ACTION ITEM: A single number is wanted: how many lines of the data below include the string "Page"?

DATASET EXTRACT:
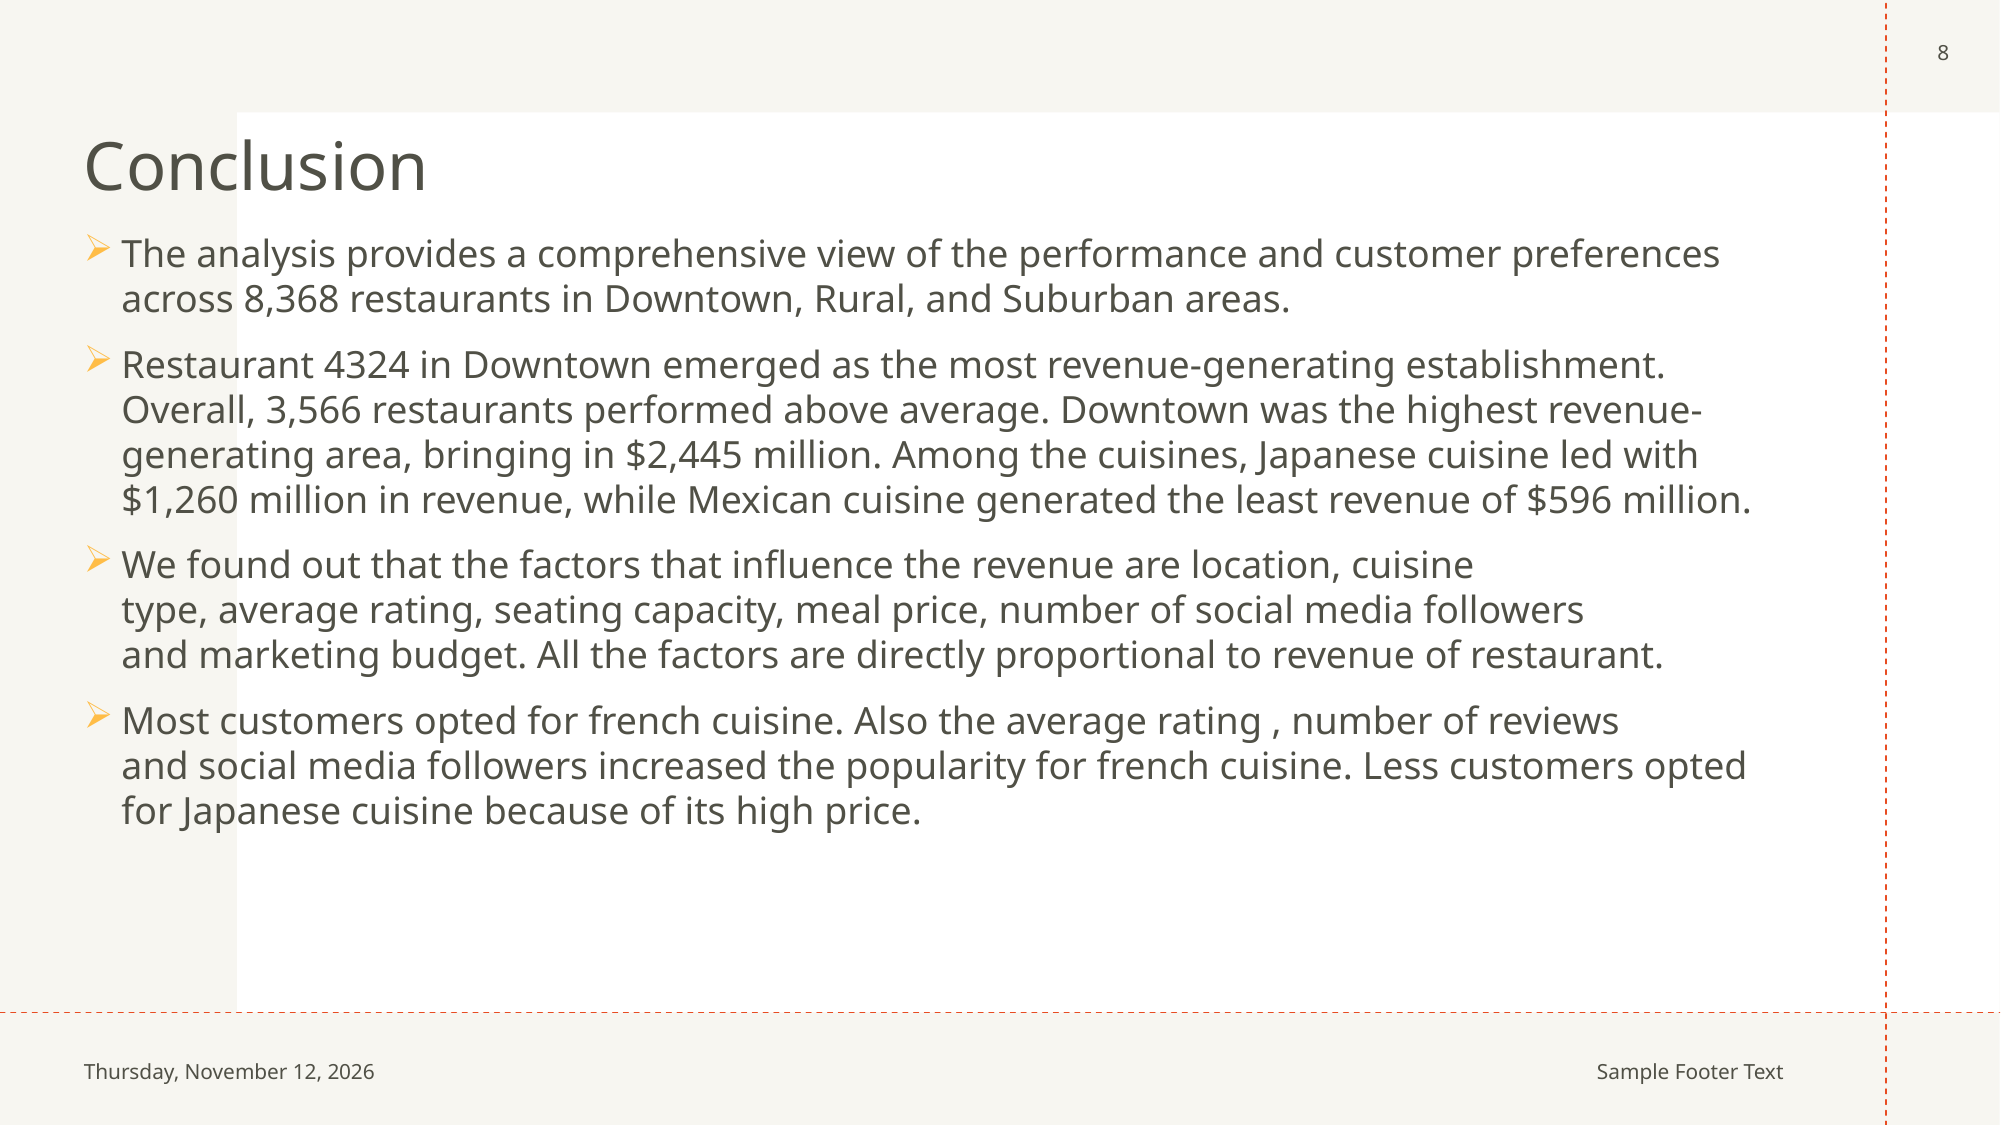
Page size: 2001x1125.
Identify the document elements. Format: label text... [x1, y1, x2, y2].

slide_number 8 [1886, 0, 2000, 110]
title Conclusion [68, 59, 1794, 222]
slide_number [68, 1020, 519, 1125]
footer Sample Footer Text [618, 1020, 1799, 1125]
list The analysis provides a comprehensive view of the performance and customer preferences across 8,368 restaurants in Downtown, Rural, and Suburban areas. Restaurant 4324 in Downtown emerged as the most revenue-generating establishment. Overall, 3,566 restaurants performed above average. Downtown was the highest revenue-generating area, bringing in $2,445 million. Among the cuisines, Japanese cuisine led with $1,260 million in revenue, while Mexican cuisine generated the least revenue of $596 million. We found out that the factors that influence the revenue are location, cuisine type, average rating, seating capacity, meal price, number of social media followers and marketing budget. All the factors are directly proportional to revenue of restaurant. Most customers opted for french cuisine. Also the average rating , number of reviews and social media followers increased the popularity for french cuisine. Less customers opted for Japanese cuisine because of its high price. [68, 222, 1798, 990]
* * *
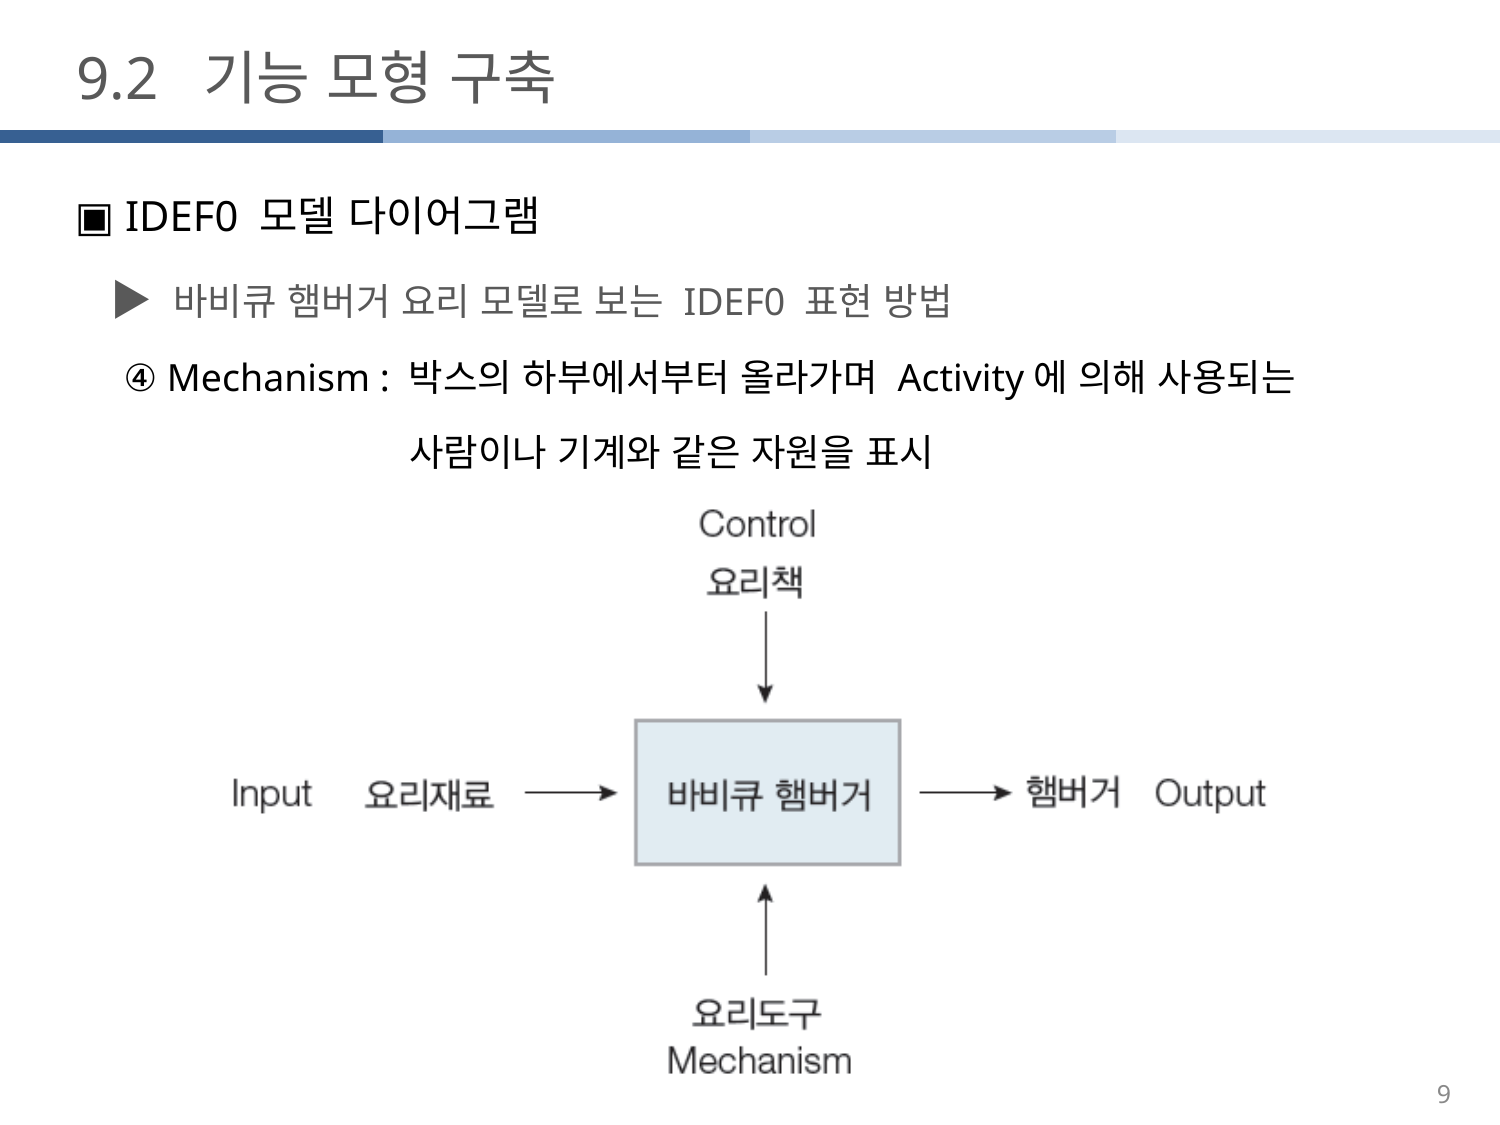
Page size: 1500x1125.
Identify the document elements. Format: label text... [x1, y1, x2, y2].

THE ANSWER: 2